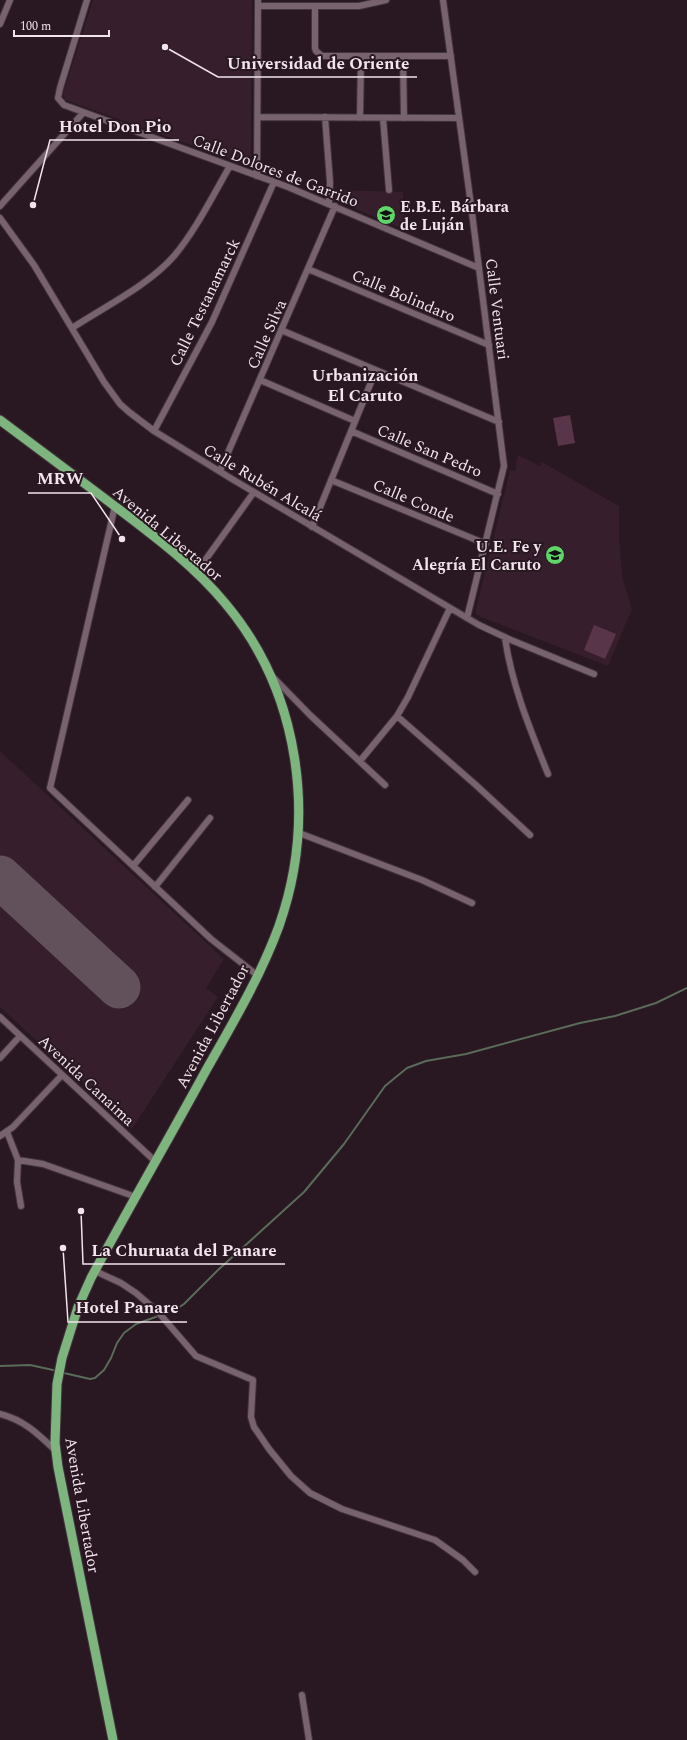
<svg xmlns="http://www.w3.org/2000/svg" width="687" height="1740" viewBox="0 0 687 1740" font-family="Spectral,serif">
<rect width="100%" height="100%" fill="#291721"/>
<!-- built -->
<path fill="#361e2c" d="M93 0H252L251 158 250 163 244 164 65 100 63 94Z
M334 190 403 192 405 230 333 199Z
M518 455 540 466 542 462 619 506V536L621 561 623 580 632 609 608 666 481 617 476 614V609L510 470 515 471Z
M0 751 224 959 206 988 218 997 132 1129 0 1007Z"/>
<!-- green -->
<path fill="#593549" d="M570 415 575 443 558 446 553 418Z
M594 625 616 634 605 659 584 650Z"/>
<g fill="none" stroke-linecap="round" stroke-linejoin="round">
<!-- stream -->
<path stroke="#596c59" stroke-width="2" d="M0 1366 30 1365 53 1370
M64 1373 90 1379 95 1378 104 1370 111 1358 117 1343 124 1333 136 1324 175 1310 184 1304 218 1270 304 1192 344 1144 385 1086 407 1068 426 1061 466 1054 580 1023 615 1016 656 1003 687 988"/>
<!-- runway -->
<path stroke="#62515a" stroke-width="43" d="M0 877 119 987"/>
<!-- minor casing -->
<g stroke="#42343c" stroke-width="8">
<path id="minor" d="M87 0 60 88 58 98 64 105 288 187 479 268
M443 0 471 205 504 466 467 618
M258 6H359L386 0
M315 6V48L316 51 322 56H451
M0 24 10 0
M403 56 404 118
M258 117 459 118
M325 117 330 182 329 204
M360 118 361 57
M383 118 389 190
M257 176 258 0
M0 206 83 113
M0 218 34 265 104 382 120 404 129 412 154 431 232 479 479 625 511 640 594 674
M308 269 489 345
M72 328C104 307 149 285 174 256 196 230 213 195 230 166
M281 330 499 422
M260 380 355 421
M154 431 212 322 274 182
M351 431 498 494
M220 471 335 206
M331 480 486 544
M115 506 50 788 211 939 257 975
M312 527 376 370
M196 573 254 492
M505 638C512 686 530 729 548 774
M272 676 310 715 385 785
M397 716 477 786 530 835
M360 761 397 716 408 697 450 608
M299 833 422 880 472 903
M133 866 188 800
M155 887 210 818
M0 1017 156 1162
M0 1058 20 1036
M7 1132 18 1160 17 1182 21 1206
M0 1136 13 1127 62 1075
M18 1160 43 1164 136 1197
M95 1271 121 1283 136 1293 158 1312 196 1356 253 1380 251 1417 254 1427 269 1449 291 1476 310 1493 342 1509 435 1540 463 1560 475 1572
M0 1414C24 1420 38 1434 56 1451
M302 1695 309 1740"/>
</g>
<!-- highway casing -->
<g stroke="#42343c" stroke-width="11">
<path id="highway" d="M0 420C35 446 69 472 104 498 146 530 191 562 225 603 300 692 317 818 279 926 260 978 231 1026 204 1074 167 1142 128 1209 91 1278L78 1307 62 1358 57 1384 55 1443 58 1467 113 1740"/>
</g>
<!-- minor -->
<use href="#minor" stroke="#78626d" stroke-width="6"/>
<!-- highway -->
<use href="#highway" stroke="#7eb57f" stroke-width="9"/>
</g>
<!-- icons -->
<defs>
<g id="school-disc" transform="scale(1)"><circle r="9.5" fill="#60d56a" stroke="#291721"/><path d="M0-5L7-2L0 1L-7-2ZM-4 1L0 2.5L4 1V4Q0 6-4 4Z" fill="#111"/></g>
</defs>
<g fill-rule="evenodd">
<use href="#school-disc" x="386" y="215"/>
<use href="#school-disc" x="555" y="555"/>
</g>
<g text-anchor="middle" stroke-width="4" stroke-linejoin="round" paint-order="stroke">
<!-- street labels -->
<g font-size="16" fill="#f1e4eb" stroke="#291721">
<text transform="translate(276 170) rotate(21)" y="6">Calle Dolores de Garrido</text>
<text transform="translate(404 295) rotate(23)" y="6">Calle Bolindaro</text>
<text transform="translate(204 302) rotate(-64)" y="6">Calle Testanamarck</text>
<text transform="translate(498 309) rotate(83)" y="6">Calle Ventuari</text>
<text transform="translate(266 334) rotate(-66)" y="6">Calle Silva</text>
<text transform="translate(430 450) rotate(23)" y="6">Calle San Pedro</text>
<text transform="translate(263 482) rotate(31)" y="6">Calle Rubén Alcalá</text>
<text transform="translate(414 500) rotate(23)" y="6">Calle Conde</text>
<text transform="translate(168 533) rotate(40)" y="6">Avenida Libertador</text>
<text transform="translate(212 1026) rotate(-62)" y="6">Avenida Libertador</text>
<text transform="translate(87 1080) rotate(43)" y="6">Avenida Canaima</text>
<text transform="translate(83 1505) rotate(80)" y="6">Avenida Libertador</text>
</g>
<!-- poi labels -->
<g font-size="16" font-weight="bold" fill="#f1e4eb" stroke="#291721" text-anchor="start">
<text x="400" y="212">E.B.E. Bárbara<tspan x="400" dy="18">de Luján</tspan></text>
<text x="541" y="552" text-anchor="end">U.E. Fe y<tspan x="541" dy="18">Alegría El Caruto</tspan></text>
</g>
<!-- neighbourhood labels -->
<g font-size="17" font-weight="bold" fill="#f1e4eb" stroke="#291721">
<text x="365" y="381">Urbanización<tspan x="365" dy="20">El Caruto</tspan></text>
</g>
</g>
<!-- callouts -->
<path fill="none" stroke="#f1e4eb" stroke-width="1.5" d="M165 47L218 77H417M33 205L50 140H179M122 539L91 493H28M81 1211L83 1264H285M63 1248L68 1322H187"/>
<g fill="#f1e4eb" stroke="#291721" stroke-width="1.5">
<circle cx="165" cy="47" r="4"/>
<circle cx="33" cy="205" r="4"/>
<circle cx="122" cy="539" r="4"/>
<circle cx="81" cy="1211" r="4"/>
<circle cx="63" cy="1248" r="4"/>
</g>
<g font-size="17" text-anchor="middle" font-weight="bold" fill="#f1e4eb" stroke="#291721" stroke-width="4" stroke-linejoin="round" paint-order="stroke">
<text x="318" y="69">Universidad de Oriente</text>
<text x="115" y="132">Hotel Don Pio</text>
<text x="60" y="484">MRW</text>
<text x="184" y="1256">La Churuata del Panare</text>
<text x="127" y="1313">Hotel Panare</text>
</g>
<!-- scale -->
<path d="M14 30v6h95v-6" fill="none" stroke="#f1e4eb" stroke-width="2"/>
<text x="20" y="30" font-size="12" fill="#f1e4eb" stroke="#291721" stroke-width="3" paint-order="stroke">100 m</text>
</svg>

### Brief
Could you reproduce every entry exactly, leaving out the pictures?

### Solution for this task
<svg xmlns="http://www.w3.org/2000/svg" width="687" height="1740" viewBox="0 0 687 1740" font-family="Spectral,serif">
<rect width="100%" height="100%" fill="#291721"/>
<!-- built -->
<path fill="#361e2c" d="M93 0H252L251 158 250 163 244 164 65 100 63 94Z
M334 190 403 192 405 230 333 199Z
M518 455 540 466 542 462 619 506V536L621 561 623 580 632 609 608 666 481 617 476 614V609L510 470 515 471Z
M0 751 224 959 206 988 218 997 132 1129 0 1007Z"/>
<!-- green -->
<path fill="#593549" d="M570 415 575 443 558 446 553 418Z
M594 625 616 634 605 659 584 650Z"/>
<g fill="none" stroke-linecap="round" stroke-linejoin="round">
<!-- stream -->
<path stroke="#596c59" stroke-width="2" d="M0 1366 30 1365 53 1370
M64 1373 90 1379 95 1378 104 1370 111 1358 117 1343 124 1333 136 1324 175 1310 184 1304 218 1270 304 1192 344 1144 385 1086 407 1068 426 1061 466 1054 580 1023 615 1016 656 1003 687 988"/>
<!-- runway -->
<path stroke="#62515a" stroke-width="43" d="M0 877 119 987"/>
<!-- minor casing -->
<g stroke="#42343c" stroke-width="8">
<path id="minor" d="M87 0 60 88 58 98 64 105 288 187 479 268
M443 0 471 205 504 466 467 618
M258 6H359L386 0
M315 6V48L316 51 322 56H451
M0 24 10 0
M403 56 404 118
M258 117 459 118
M325 117 330 182 329 204
M360 118 361 57
M383 118 389 190
M257 176 258 0
M0 206 83 113
M0 218 34 265 104 382 120 404 129 412 154 431 232 479 479 625 511 640 594 674
M308 269 489 345
M72 328C104 307 149 285 174 256 196 230 213 195 230 166
M281 330 499 422
M260 380 355 421
M154 431 212 322 274 182
M351 431 498 494
M220 471 335 206
M331 480 486 544
M115 506 50 788 211 939 257 975
M312 527 376 370
M196 573 254 492
M505 638C512 686 530 729 548 774
M272 676 310 715 385 785
M397 716 477 786 530 835
M360 761 397 716 408 697 450 608
M299 833 422 880 472 903
M133 866 188 800
M155 887 210 818
M0 1017 156 1162
M0 1058 20 1036
M7 1132 18 1160 17 1182 21 1206
M0 1136 13 1127 62 1075
M18 1160 43 1164 136 1197
M95 1271 121 1283 136 1293 158 1312 196 1356 253 1380 251 1417 254 1427 269 1449 291 1476 310 1493 342 1509 435 1540 463 1560 475 1572
M0 1414C24 1420 38 1434 56 1451
M302 1695 309 1740"/>
</g>
<!-- highway casing -->
<g stroke="#42343c" stroke-width="11">
<path id="highway" d="M0 420C35 446 69 472 104 498 146 530 191 562 225 603 300 692 317 818 279 926 260 978 231 1026 204 1074 167 1142 128 1209 91 1278L78 1307 62 1358 57 1384 55 1443 58 1467 113 1740"/>
</g>
<!-- minor -->
<use href="#minor" stroke="#78626d" stroke-width="6"/>
<!-- highway -->
<use href="#highway" stroke="#7eb57f" stroke-width="9"/>
</g>
<!-- icons -->
<defs>
<g id="school-disc" transform="scale(1)"><circle r="9.5" fill="#60d56a" stroke="#291721"/><path d="M0-5L7-2L0 1L-7-2ZM-4 1L0 2.5L4 1V4Q0 6-4 4Z" fill="#111"/></g>
</defs>
<g fill-rule="evenodd">
<use href="#school-disc" x="386" y="215"/>
<use href="#school-disc" x="555" y="555"/>
</g>
<g text-anchor="middle" stroke-width="4" stroke-linejoin="round" paint-order="stroke">
<!-- street labels -->
<g font-size="16" fill="#f1e4eb" stroke="#291721">
<text transform="translate(276 170) rotate(21)" y="6">Calle Dolores de Garrido</text>
<text transform="translate(404 295) rotate(23)" y="6">Calle Bolindaro</text>
<text transform="translate(204 302) rotate(-64)" y="6">Calle Testanamarck</text>
<text transform="translate(498 309) rotate(83)" y="6">Calle Ventuari</text>
<text transform="translate(266 334) rotate(-66)" y="6">Calle Silva</text>
<text transform="translate(430 450) rotate(23)" y="6">Calle San Pedro</text>
<text transform="translate(263 482) rotate(31)" y="6">Calle Rubén Alcalá</text>
<text transform="translate(414 500) rotate(23)" y="6">Calle Conde</text>
<text transform="translate(168 533) rotate(40)" y="6">Avenida Libertador</text>
<text transform="translate(212 1026) rotate(-62)" y="6">Avenida Libertador</text>
<text transform="translate(87 1080) rotate(43)" y="6">Avenida Canaima</text>
<text transform="translate(83 1505) rotate(80)" y="6">Avenida Libertador</text>
</g>
<!-- poi labels -->
<g font-size="16" font-weight="bold" fill="#f1e4eb" stroke="#291721" text-anchor="start">
<text x="400" y="212">E.B.E. Bárbara<tspan x="400" dy="18">de Luján</tspan></text>
<text x="541" y="552" text-anchor="end">U.E. Fe y<tspan x="541" dy="18">Alegría El Caruto</tspan></text>
</g>
<!-- neighbourhood labels -->
<g font-size="17" font-weight="bold" fill="#f1e4eb" stroke="#291721">
<text x="365" y="381">Urbanización<tspan x="365" dy="20">El Caruto</tspan></text>
</g>
</g>
<!-- callouts -->
<path fill="none" stroke="#f1e4eb" stroke-width="1.5" d="M165 47L218 77H417M33 205L50 140H179M122 539L91 493H28M81 1211L83 1264H285M63 1248L68 1322H187"/>
<g fill="#f1e4eb" stroke="#291721" stroke-width="1.5">
<circle cx="165" cy="47" r="4"/>
<circle cx="33" cy="205" r="4"/>
<circle cx="122" cy="539" r="4"/>
<circle cx="81" cy="1211" r="4"/>
<circle cx="63" cy="1248" r="4"/>
</g>
<g font-size="17" text-anchor="middle" font-weight="bold" fill="#f1e4eb" stroke="#291721" stroke-width="4" stroke-linejoin="round" paint-order="stroke">
<text x="318" y="69">Universidad de Oriente</text>
<text x="115" y="132">Hotel Don Pio</text>
<text x="60" y="484">MRW</text>
<text x="184" y="1256">La Churuata del Panare</text>
<text x="127" y="1313">Hotel Panare</text>
</g>
<!-- scale -->
<path d="M14 30v6h95v-6" fill="none" stroke="#f1e4eb" stroke-width="2"/>
<text x="20" y="30" font-size="12" fill="#f1e4eb" stroke="#291721" stroke-width="3" paint-order="stroke">100 m</text>
</svg>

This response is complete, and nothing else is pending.